EXERCISE GOAL: Copy the listing below verbatim, from the line with "Which series has" up to and including the line with "What is the".

PROVIDED RECORDS:
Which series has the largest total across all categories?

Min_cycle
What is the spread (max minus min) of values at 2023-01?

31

--

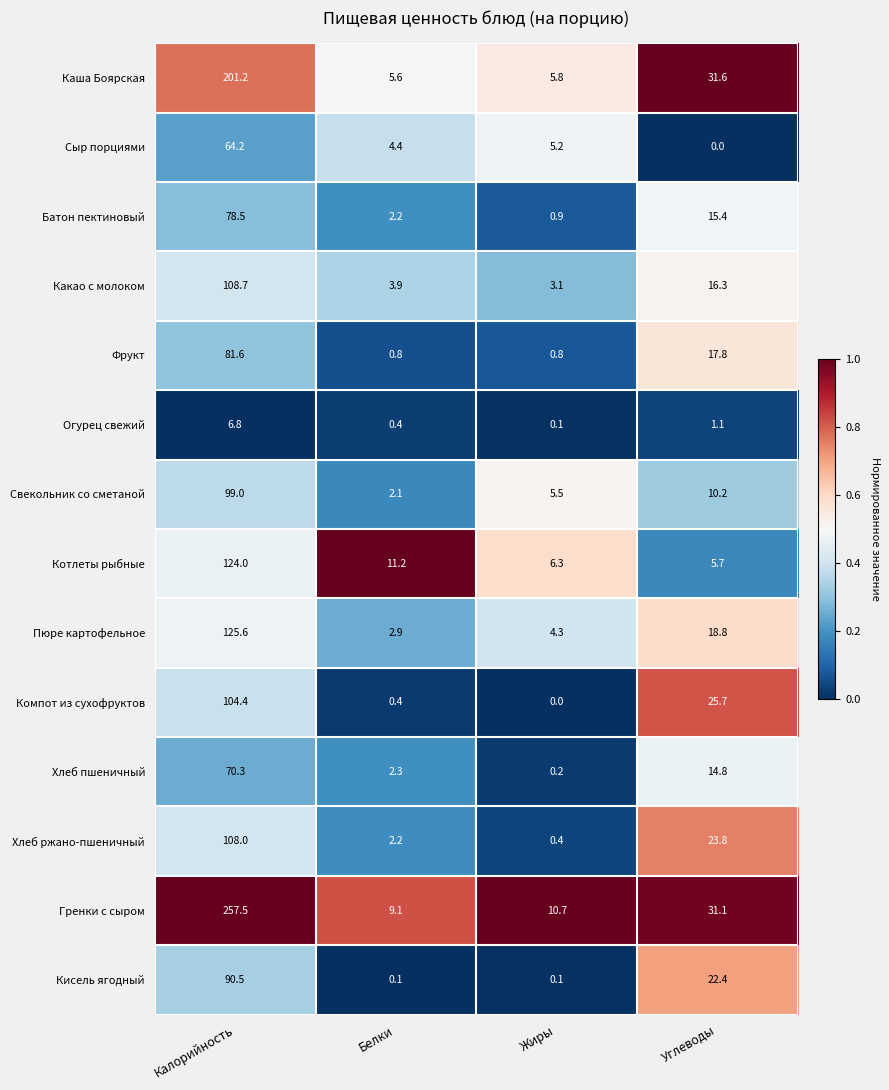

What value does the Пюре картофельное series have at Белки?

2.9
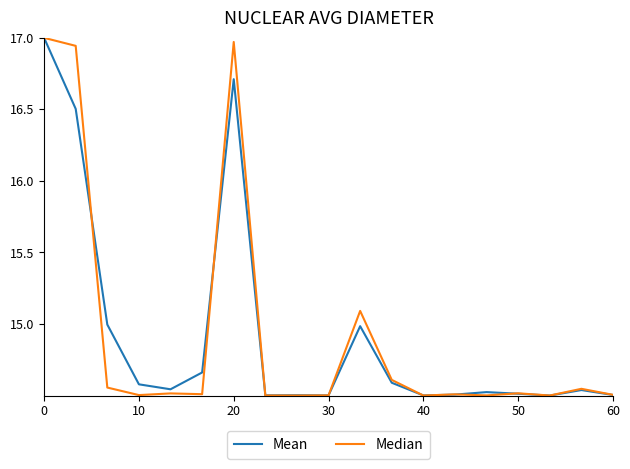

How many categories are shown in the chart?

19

EXPECTED ANSWER:
Which series has the largest total across all categories?

Min_cycle
What is the spread (max minus min) of values at 2023-01?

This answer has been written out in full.